Reading passage:
=======
Mirena wrote: It's just that I'm quite desperate for constructive criticism at the moment.. but I don't really get a lot of it. Guess this was the wrong place to look..
I can't speak for the other guys, but I tend to scan over this thread, and sometimes miss the text entirely in favour of looking at the pictures... :/

Anyway, since you asked, here's a couple of suggestions:

Firstly, she looks a little too boyish to me, compared to official art; I think the main two areas this comes from are the pudgy chin and the V-like collar her cape makes in your picture. I've had a go at demonstrating an alternative:
Image

In retrospect I think I pulled the cape down a bit too far, but still... the more closed it is, and not being able to see the brooch, makes it look more like a shirt.
(And again; she does have a slightly pudgy chin in the official character art, but... well, it's a tradeoff between accuracy and femininity... ;-) I think the main thing is to pull the rear (ear-end) of the jawline up, men tend to have 'squarer' jaws than women; the chin doesn't have to be pointy, just shouldn't look too heavily set.
=======
Data:
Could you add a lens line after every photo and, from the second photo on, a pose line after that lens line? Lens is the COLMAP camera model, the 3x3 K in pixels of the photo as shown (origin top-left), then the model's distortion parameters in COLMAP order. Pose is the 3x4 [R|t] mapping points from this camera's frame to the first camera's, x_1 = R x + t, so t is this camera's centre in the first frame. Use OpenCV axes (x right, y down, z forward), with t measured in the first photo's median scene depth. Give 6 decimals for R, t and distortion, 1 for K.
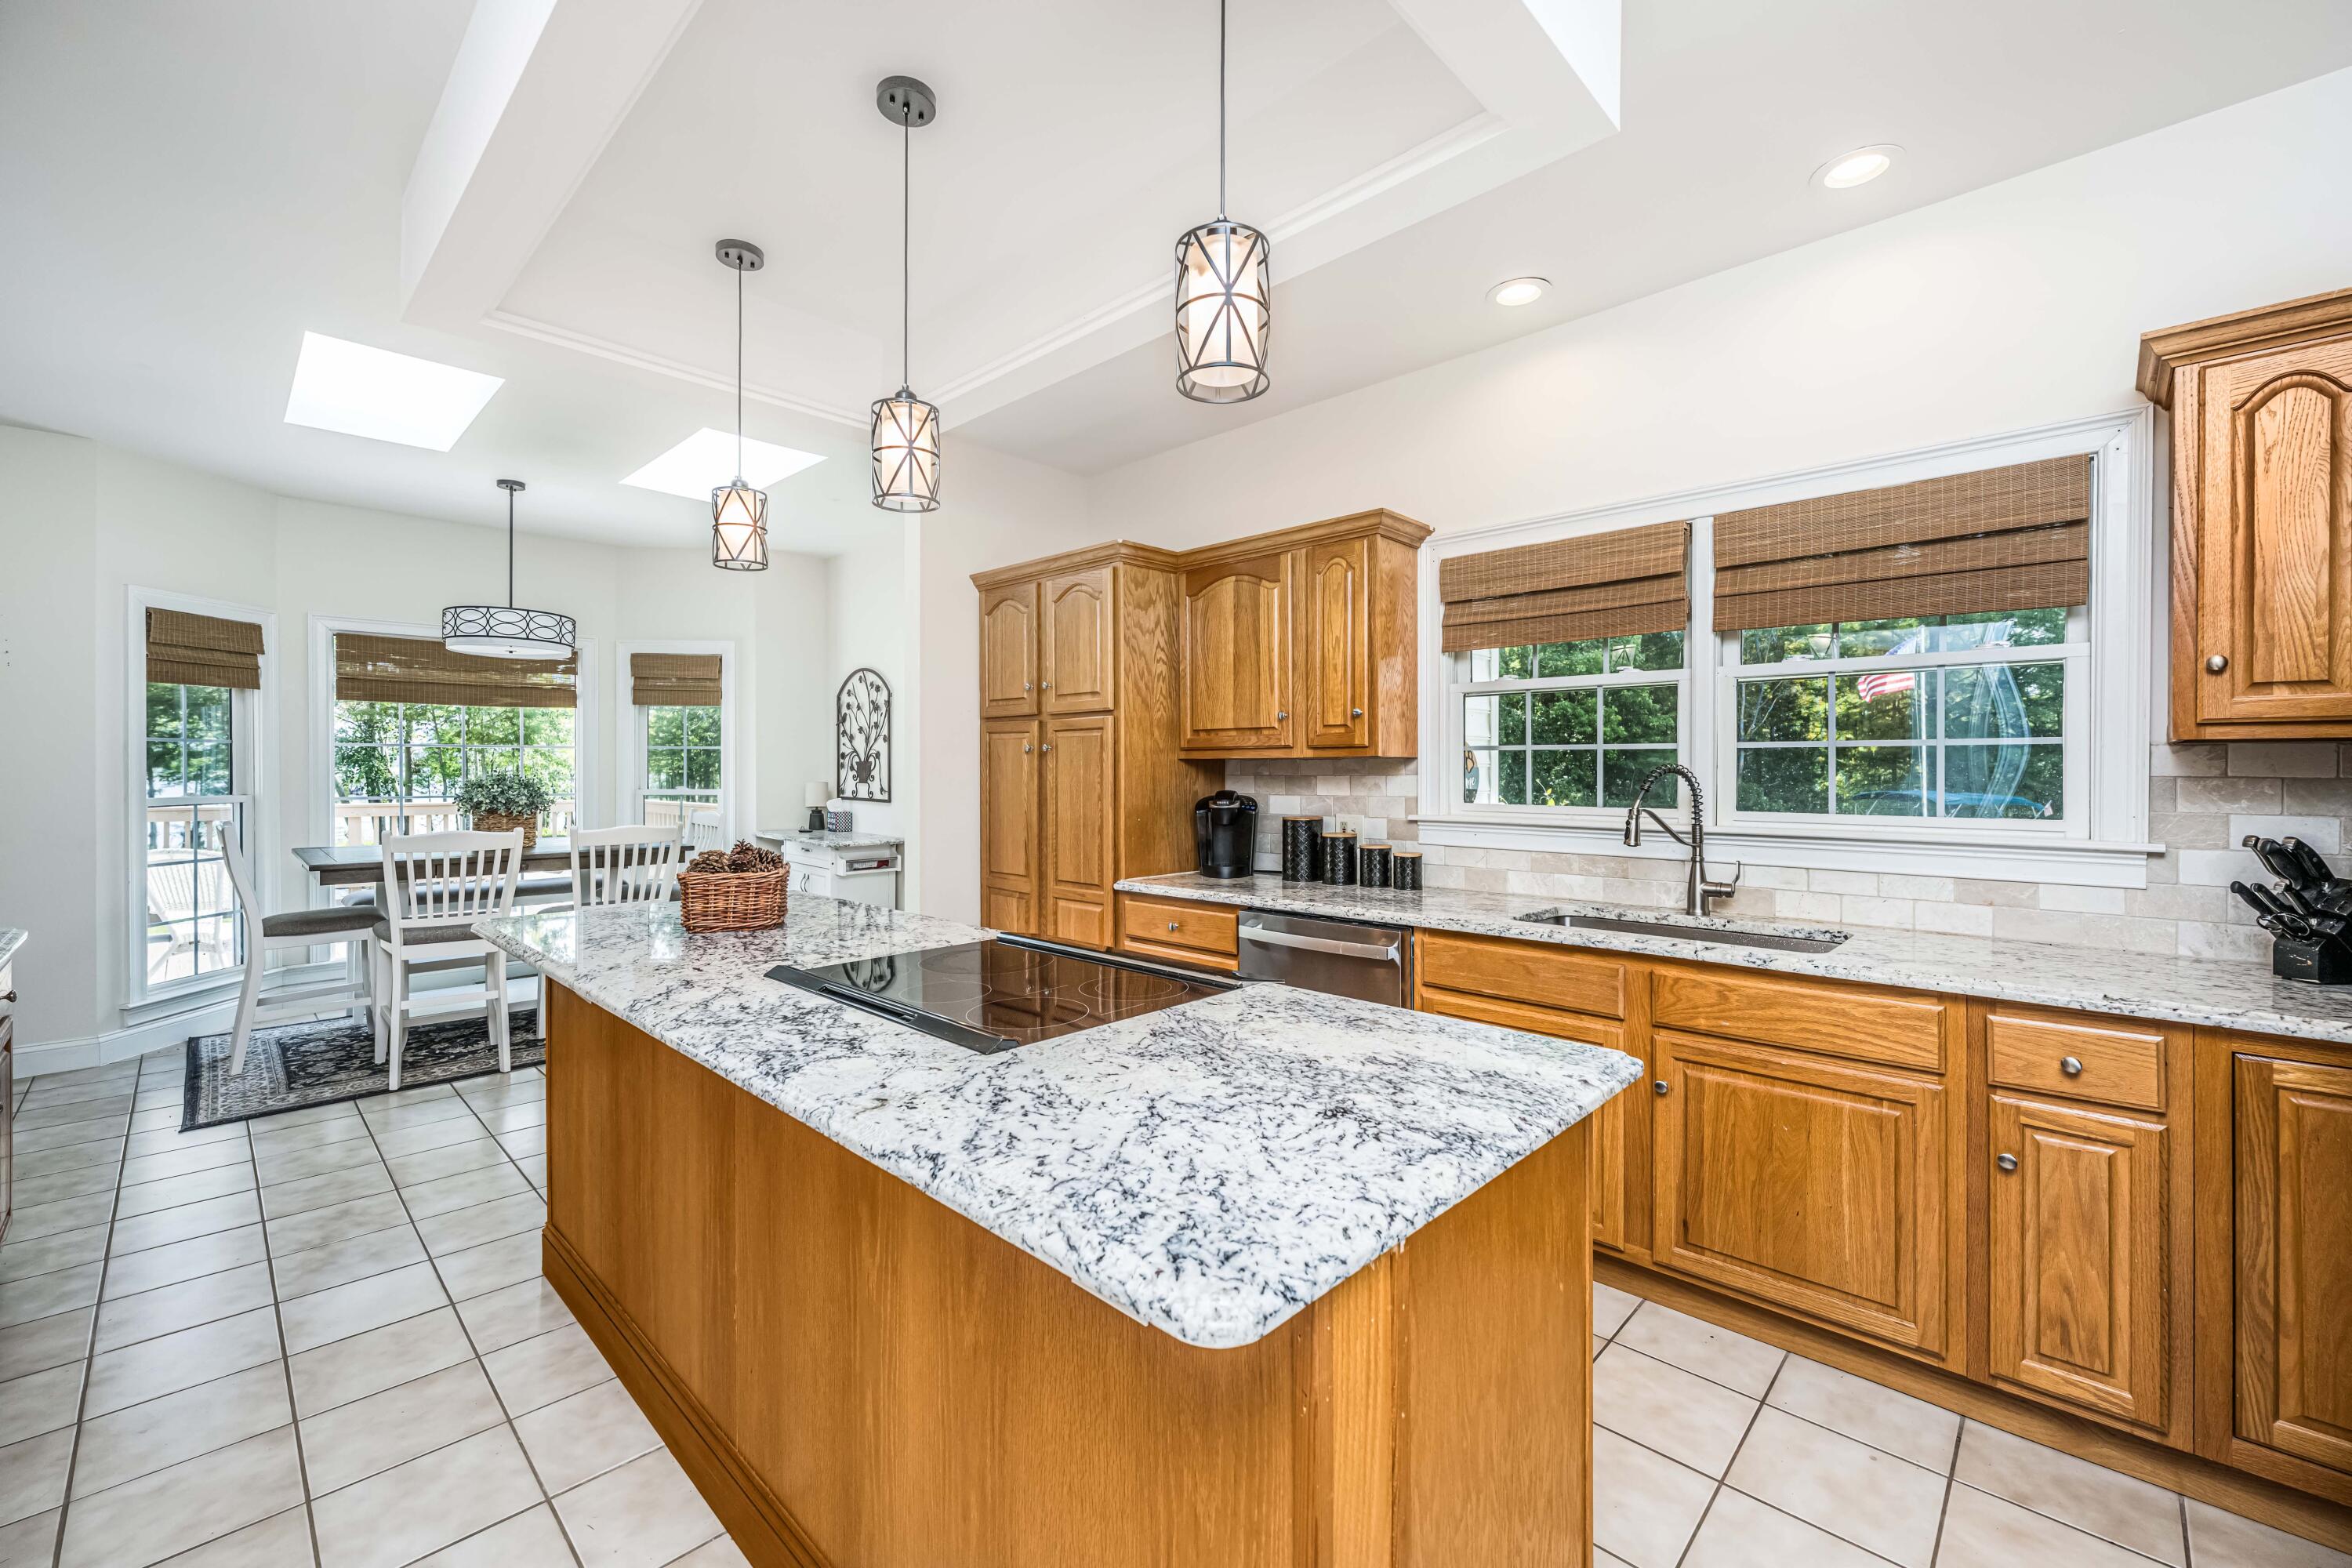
lens RADIAL K [[956.3, 0, 1165.8], [0, 956.3, 776.4], [0, 0, 1]] dist [-0.003507, -0.000098]
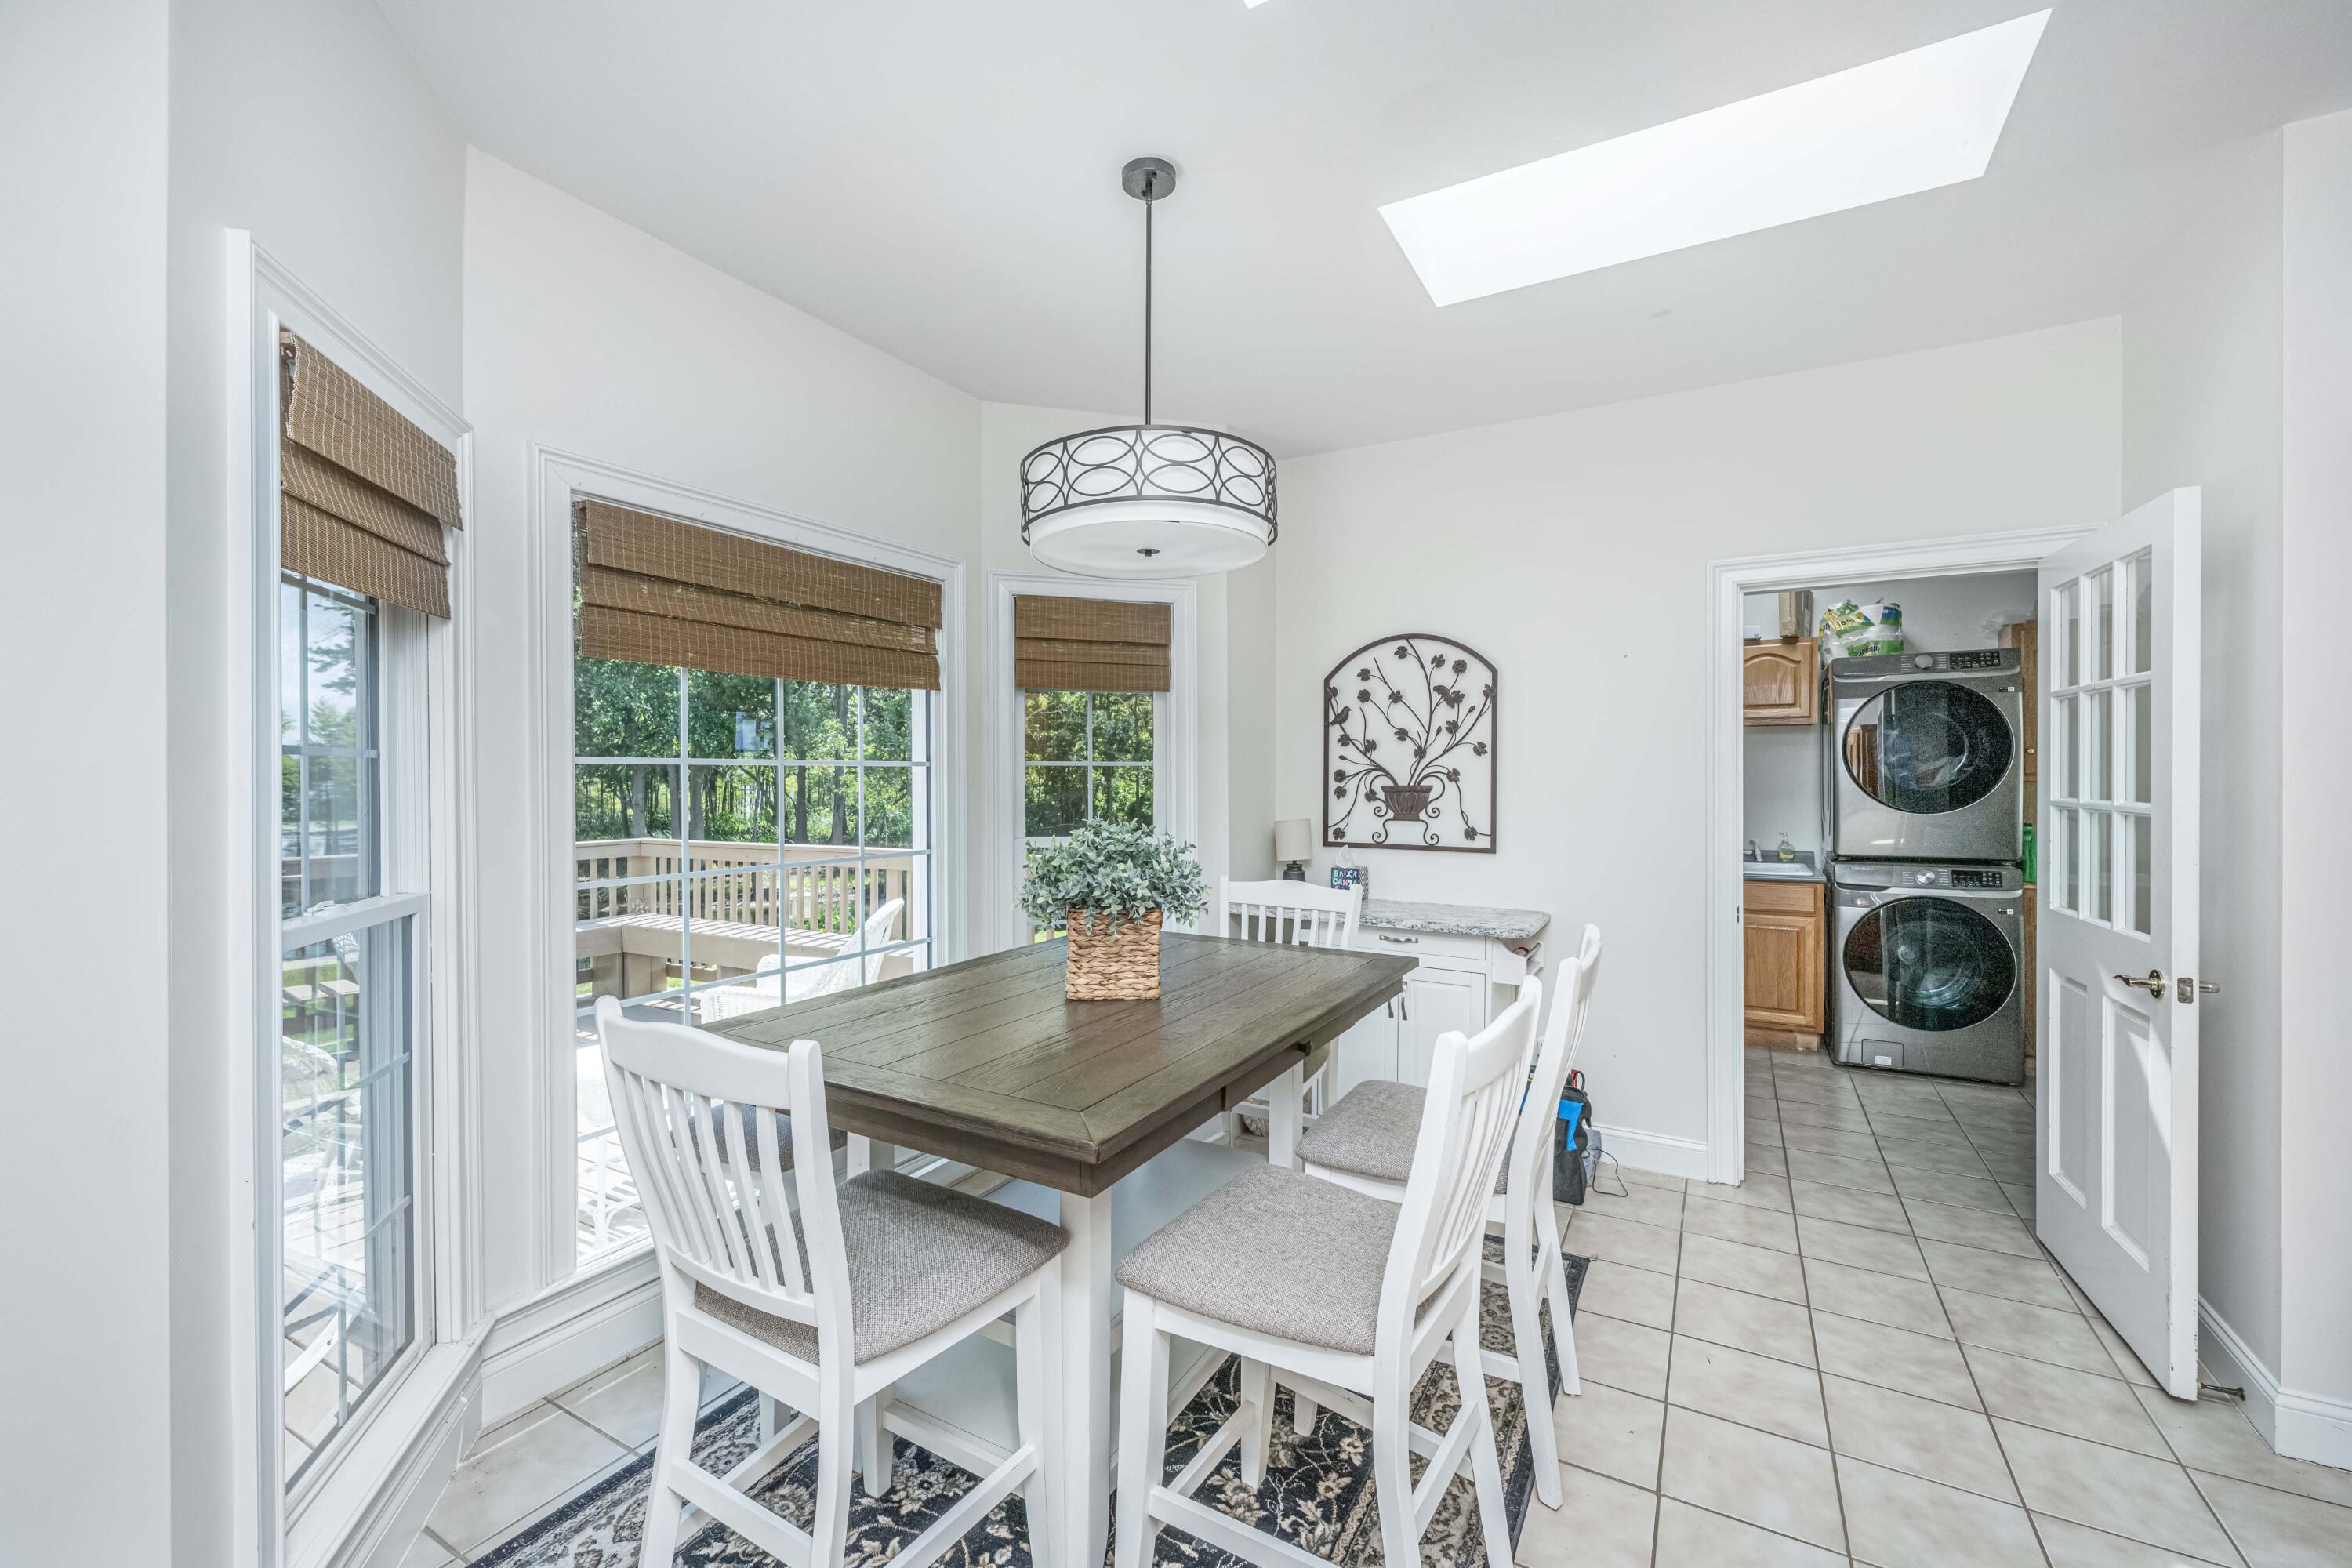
lens RADIAL K [[956.3, 0, 1174.7], [0, 956.3, 781.1], [0, 0, 1]] dist [-0.003507, -0.000098]
pose [[0.969284, -0.010635, 0.245713, -0.616344], [0.011316, 0.999935, -0.001361, -0.019575], [-0.245682, 0.004100, 0.969342, 0.444663]]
=======
Exercise 1: In the forum reply, which two areas make the character look too boyish?
Exercise 2: List every garment or accessory named in the forum reply.
Exercise 3: Please repeat the forum reply, starting at "(And again; she" and ending at "too heavily set.".
The listing isn't needed for this work.

Task solution 1: Her pudgy chin and the V-like collar her cape makes.

Task solution 2: cape, collar, brooch, shirt

Task solution 3:
(And again; she does have a slightly pudgy chin in the official character art, but... well, it's a tradeoff between accuracy and femininity... ;-) I think the main thing is to pull the rear (ear-end) of the jawline up, men tend to have 'squarer' jaws than women; the chin doesn't have to be pointy, just shouldn't look too heavily set.